● **TEXT UNDER STUDY**
PowerTips

The Remodelers

Guide to Business

How to Properly Calculate a Change Order

Change orders are tough. It’s hard to get everyone on board, and challenging to get paid the amount you really need to for the business. It would be nice if there weren’t any, but the nature of remodeling means they’re a necessity on most projects. But you could be losing money in a way you’re not aware of.

Probably everyone knows the basics — anything that’s not covered in the contract scope or plans should get written up. Figure out your costs and mark them up. Be sure the mark up is the same as the contract. Add days for the work to be done. Add up the original contract cost and the change orders for a new contract price.Get a signature before starting the work. Don’t lower the price when the client ask why it’s so high, and always collect the money before the work is done.

You’re Missing the Disruption Days

What’s often missing in the calculation is the cost of what I call “Disruption Days.” These are the days not associated with any labor costs, but which will hit the job because of the disruption the change order causes. This is especially critical now — everyone is busy and we can’t just reschedule trades or material deliveries for the lost time of the labor. The job could slow down by week for one day of changes.

Try thinking in terms of overhead per day, per job. If overhead in a company is $500,000 in real dollars for the year with four jobs going at a time, then overhead per day per job is $500.  

So, for every day of a job you’re spending $500 of overhead. When you calculate a change order price, the days included in the labor numbers get an overhead amount attached to them automatically, but the Disruption Days do not.

Stop Losing Money

If that overhead money is not recouped another way, your company loses.  To add insult to injury, by extending the job extra days not associated with labor costs and revenue, we end up pushing the start of other projects out and losing the “opportunity profit” of another job. So some consideration must be given to adding this extra overhead into the sale price of a change order.

● **WHAT IS BEING ASKED**
In the change-order article, what is the overhead per day per job when a company has $500,000 in yearly overhead and four jobs going at a time? The material that comes next has nothing to do with the change-order article.

● **DATA SUPPLIED**
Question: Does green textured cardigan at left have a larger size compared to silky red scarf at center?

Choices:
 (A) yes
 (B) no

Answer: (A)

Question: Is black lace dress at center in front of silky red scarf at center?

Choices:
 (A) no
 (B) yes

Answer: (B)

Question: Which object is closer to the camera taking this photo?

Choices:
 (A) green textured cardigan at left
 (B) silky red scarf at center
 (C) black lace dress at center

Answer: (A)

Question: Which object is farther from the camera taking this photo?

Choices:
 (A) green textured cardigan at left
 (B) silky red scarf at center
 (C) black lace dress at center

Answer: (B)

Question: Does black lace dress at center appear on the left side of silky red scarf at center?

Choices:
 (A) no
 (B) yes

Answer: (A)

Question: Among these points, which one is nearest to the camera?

● **TASK SOLUTION**
$500